> _Request_
Please repeat exactly the lines below from the one containing "использоваться для хранения" down to the one containing "formulę gausiu vitaminų", both included, and nothing else.

> _Material for this exercise_
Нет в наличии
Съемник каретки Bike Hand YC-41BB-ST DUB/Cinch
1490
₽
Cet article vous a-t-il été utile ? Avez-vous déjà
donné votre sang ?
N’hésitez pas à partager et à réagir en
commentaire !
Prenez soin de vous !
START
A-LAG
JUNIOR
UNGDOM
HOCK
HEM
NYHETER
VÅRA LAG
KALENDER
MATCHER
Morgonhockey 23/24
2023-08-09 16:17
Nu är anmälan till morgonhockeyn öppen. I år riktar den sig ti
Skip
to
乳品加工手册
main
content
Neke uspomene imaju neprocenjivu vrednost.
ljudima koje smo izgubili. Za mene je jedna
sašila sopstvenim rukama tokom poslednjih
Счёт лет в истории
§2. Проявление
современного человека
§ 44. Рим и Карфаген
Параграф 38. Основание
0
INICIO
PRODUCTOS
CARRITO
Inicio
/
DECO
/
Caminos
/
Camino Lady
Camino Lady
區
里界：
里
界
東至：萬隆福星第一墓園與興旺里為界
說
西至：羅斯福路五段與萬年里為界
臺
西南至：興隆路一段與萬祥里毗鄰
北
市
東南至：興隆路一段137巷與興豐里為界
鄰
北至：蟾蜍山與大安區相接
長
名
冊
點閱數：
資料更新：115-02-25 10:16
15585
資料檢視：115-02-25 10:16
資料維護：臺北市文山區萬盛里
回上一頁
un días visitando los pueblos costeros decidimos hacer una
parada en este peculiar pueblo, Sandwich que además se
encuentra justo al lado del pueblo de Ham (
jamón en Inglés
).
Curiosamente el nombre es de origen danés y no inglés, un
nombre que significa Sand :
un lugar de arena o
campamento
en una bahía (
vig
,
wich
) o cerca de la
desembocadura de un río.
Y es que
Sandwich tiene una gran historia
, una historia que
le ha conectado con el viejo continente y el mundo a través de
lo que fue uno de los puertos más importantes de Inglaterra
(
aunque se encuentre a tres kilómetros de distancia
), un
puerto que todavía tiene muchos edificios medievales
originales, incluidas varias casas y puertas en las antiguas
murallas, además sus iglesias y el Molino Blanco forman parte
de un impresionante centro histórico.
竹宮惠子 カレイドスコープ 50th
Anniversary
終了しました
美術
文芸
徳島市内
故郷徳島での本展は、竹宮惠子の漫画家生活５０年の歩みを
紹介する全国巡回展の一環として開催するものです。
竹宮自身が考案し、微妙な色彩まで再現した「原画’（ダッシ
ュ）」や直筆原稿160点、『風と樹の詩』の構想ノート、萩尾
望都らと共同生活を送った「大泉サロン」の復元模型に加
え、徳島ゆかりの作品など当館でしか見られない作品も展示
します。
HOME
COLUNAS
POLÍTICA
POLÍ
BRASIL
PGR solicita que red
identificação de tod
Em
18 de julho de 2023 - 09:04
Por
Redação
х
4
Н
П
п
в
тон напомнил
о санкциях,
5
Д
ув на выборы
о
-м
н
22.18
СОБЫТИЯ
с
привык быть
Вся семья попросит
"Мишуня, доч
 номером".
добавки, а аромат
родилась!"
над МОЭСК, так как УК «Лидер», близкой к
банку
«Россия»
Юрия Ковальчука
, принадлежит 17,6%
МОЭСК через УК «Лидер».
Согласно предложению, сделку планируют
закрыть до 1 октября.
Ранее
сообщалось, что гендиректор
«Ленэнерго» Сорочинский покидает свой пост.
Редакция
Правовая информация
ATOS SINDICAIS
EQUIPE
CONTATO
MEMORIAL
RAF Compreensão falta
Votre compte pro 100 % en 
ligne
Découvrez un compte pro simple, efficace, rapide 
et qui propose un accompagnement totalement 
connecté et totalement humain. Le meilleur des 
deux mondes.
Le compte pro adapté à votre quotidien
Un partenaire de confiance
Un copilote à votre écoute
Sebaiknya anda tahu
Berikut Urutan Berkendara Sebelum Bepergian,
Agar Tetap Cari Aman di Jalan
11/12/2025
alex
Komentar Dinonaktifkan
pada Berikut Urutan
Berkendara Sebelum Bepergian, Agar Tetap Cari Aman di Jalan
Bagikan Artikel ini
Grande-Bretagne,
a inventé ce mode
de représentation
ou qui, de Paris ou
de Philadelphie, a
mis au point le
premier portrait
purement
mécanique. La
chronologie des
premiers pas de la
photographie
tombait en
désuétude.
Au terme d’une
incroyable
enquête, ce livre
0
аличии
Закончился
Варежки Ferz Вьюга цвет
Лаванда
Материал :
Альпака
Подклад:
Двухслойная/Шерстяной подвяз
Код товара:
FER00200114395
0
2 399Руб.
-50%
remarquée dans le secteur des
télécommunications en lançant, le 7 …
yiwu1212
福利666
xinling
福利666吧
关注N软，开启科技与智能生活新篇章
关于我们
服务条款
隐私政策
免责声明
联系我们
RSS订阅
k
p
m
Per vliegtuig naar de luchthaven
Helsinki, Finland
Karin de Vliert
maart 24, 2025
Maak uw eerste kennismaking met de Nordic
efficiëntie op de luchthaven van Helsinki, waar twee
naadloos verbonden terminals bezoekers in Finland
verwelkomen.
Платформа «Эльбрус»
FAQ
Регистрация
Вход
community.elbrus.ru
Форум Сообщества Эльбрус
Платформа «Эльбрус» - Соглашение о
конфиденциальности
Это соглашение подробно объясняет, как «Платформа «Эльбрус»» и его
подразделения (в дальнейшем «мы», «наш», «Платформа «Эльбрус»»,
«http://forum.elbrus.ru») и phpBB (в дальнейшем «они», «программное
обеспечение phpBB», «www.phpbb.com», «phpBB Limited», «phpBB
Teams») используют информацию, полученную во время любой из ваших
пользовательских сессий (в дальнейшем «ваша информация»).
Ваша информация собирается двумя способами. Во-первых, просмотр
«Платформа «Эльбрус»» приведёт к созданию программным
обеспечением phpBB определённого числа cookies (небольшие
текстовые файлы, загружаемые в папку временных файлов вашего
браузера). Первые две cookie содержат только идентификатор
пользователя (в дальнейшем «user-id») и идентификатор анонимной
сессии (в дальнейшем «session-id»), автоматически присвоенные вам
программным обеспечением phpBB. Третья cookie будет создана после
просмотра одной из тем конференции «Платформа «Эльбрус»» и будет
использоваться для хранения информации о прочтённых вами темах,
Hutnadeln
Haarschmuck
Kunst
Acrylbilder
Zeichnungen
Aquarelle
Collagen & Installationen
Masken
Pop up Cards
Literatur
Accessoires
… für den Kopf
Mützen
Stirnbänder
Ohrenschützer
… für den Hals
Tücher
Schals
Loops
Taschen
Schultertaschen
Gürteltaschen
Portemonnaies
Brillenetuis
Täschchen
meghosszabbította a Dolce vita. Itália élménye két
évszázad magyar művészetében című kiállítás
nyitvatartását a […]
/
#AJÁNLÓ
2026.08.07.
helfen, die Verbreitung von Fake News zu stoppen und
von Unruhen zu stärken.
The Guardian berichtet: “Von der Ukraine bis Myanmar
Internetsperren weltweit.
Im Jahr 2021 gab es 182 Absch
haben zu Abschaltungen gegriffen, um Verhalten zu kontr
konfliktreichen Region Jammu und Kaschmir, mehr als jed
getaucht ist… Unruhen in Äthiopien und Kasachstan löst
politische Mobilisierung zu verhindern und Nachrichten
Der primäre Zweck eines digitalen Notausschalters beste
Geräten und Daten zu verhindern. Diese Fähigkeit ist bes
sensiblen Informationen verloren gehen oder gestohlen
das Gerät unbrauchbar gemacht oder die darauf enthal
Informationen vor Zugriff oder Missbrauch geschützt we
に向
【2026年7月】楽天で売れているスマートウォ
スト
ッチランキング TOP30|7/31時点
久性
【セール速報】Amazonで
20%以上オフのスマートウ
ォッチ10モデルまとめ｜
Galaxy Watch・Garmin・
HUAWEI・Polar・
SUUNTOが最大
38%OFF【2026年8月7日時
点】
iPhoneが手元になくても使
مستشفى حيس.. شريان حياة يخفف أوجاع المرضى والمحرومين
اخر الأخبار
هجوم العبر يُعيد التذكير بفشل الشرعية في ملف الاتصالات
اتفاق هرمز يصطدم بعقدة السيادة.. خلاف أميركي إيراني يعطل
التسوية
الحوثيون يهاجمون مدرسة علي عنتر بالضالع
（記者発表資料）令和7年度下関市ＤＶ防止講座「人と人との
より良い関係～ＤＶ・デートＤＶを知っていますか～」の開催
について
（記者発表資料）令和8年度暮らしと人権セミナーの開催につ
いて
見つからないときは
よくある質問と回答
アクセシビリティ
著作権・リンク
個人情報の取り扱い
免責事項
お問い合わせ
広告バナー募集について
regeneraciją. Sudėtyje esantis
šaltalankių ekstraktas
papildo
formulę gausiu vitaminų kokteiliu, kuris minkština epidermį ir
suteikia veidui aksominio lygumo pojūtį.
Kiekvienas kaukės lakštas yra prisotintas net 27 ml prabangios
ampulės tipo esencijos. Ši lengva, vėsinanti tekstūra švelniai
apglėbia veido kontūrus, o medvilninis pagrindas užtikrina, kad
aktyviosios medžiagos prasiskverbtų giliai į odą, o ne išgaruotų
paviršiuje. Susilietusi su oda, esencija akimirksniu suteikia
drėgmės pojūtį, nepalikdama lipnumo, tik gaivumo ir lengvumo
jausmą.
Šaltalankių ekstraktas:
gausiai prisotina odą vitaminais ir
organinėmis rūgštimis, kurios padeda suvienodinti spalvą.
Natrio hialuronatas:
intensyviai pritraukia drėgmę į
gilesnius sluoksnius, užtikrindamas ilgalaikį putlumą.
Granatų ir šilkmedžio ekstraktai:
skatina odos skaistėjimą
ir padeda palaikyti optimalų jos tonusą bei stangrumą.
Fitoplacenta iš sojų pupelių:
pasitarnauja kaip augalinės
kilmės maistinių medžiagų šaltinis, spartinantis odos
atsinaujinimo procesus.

> _Answer space_
использоваться для хранения информации о прочтённых вами темах,
Hutnadeln
Haarschmuck
Kunst
Acrylbilder
Zeichnungen
Aquarelle
Collagen & Installationen
Masken
Pop up Cards
Literatur
Accessoires
… für den Kopf
Mützen
Stirnbänder
Ohrenschützer
… für den Hals
Tücher
Schals
Loops
Taschen
Schultertaschen
Gürteltaschen
Portemonnaies
Brillenetuis
Täschchen
meghosszabbította a Dolce vita. Itália élménye két
évszázad magyar művészetében című kiállítás
nyitvatartását a […]
/
#AJÁNLÓ
2026.08.07.
helfen, die Verbreitung von Fake News zu stoppen und
von Unruhen zu stärken.
The Guardian berichtet: “Von der Ukraine bis Myanmar
Internetsperren weltweit.
Im Jahr 2021 gab es 182 Absch
haben zu Abschaltungen gegriffen, um Verhalten zu kontr
konfliktreichen Region Jammu und Kaschmir, mehr als jed
getaucht ist… Unruhen in Äthiopien und Kasachstan löst
politische Mobilisierung zu verhindern und Nachrichten
Der primäre Zweck eines digitalen Notausschalters beste
Geräten und Daten zu verhindern. Diese Fähigkeit ist bes
sensiblen Informationen verloren gehen oder gestohlen
das Gerät unbrauchbar gemacht oder die darauf enthal
Informationen vor Zugriff oder Missbrauch geschützt we
に向
【2026年7月】楽天で売れているスマートウォ
スト
ッチランキング TOP30|7/31時点
久性
【セール速報】Amazonで
20%以上オフのスマートウ
ォッチ10モデルまとめ｜
Galaxy Watch・Garmin・
HUAWEI・Polar・
SUUNTOが最大
38%OFF【2026年8月7日時
点】
iPhoneが手元になくても使
مستشفى حيس.. شريان حياة يخفف أوجاع المرضى والمحرومين
اخر الأخبار
هجوم العبر يُعيد التذكير بفشل الشرعية في ملف الاتصالات
اتفاق هرمز يصطدم بعقدة السيادة.. خلاف أميركي إيراني يعطل
التسوية
الحوثيون يهاجمون مدرسة علي عنتر بالضالع
（記者発表資料）令和7年度下関市ＤＶ防止講座「人と人との
より良い関係～ＤＶ・デートＤＶを知っていますか～」の開催
について
（記者発表資料）令和8年度暮らしと人権セミナーの開催につ
いて
見つからないときは
よくある質問と回答
アクセシビリティ
著作権・リンク
個人情報の取り扱い
免責事項
お問い合わせ
広告バナー募集について
regeneraciją. Sudėtyje esantis
šaltalankių ekstraktas
papildo
formulę gausiu vitaminų kokteiliu, kuris minkština epidermį ir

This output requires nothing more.